• Aim: From the post "How We See the Powerless," extract the stretch from "Our home health" through "time of year.", reproducing it word for word.

• Article:
──────────

Wednesday, March 30, 2016

How We See the Powerless

Our home health nurse was out of town. It was my scheduled day to work lunch duty at school for a fundraiser, so I loaded Reese in her wheelchair and buckled her in the van. Because I've become a certifiable germaphobe, I don't bring her to school very often anymore. Hey, don't judge. Germs can send us to crazy town so fast this time of year.

I parked Reese next to my picnic table. She enjoyed the warmth of the sun and the gentleness of the breeze, eyes closed, half smiling. The second graders moved through the line and I noticed some wide eyes examining her. There was one girl who positioned herself at the table opposite Reese and fixed her eyes on her. She took a bite of her sandwich but never loosened her gaze. Staring. and staring. eating and staring. Then she whispered something to her friend, never allowing her eyes to leave Reese. I realized Reese and this girl were the same age. She was curious. Maybe concerned. Reese no longer looks like a baby in a stroller. She is a big girl in a wheelchair. It's so hard for me to watch people stare at her, and not really because it hurts me anymore. But it hurts me for Reese. Something about this made me extra sad, because she was essentially a "peer" of Reese's, and I thought about how Reese might feel. They would be classmates under different circumstances. I stared back at that girl until she finally took her eyes off the object of her curiosity, noticing my returned stare. Finally, she looked away.

──────────

• Information provided:

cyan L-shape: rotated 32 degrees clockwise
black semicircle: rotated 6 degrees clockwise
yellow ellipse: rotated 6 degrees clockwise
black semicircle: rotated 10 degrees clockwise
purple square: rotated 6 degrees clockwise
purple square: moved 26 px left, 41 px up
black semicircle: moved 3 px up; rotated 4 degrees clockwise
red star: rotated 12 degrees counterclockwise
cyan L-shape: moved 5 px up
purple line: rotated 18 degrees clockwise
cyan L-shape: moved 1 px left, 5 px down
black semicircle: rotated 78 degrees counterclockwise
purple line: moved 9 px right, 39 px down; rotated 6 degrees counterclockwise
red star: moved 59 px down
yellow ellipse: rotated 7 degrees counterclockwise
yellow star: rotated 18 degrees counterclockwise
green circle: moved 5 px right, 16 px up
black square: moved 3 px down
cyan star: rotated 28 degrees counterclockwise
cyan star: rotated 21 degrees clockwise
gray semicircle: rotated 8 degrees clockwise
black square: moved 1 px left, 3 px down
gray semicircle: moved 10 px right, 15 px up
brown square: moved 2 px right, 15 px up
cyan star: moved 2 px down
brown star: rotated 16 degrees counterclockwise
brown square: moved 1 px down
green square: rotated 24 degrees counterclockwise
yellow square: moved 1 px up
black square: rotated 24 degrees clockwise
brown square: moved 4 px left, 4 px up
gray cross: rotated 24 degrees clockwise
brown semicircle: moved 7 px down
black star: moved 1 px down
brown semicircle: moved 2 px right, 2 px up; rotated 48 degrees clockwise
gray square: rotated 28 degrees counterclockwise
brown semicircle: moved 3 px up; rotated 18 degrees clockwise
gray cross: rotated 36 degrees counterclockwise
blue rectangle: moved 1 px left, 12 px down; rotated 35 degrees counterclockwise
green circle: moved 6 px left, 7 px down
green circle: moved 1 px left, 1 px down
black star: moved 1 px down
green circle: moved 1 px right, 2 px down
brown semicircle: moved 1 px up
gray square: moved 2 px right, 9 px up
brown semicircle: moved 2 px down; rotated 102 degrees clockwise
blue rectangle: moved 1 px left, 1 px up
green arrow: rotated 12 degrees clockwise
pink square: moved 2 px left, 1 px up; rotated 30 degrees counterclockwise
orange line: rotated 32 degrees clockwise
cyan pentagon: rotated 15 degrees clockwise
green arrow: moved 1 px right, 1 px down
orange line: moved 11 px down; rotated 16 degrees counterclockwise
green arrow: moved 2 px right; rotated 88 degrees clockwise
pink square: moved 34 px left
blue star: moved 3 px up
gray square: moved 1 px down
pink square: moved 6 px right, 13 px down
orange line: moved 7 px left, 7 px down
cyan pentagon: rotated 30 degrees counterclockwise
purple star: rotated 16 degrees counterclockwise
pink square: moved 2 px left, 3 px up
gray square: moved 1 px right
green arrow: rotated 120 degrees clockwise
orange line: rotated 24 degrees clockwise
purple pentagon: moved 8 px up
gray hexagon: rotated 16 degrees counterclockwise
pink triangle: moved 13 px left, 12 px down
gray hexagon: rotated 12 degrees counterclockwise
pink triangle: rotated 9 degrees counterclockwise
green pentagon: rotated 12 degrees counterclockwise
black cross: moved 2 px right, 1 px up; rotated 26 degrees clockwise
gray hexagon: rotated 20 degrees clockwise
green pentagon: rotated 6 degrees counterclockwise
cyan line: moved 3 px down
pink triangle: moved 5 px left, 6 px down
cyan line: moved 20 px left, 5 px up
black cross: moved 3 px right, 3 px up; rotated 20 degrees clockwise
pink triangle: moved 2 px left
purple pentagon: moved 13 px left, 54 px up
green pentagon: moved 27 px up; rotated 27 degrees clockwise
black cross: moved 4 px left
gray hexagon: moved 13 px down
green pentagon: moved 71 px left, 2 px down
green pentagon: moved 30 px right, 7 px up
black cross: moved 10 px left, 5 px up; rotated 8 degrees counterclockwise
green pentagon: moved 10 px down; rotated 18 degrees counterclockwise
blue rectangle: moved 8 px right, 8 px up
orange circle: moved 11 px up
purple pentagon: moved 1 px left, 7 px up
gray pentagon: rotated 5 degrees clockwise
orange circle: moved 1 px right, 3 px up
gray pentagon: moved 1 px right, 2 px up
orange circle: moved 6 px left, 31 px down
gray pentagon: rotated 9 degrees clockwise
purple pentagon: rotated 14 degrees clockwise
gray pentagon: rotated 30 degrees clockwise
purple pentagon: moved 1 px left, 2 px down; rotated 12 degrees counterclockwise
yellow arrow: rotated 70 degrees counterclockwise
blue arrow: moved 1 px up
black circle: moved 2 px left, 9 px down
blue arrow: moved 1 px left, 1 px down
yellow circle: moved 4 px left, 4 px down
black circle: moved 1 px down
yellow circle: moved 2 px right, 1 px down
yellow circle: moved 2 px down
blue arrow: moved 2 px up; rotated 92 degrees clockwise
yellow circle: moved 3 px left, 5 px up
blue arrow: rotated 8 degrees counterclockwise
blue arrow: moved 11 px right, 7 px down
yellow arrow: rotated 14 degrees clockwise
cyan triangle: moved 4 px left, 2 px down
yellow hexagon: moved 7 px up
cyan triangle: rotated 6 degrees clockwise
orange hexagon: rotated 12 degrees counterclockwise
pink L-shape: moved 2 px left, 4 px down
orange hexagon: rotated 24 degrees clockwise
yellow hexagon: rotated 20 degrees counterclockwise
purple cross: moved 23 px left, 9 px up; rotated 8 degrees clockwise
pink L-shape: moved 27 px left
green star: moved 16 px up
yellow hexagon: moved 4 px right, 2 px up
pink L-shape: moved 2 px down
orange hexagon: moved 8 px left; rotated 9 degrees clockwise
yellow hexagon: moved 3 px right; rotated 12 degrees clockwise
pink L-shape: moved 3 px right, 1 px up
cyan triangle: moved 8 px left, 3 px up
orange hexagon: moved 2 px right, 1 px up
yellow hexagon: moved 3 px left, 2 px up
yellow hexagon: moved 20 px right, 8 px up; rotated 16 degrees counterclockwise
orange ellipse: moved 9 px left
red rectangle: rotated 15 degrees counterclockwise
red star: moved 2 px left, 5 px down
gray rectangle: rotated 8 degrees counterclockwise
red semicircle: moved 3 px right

──────────

• Reply to the exercise:
Our home health nurse was out of town. It was my scheduled day to work lunch duty at school for a fundraiser, so I loaded Reese in her wheelchair and buckled her in the van. Because I've become a certifiable germaphobe, I don't bring her to school very often anymore. Hey, don't judge. Germs can send us to crazy town so fast this time of year.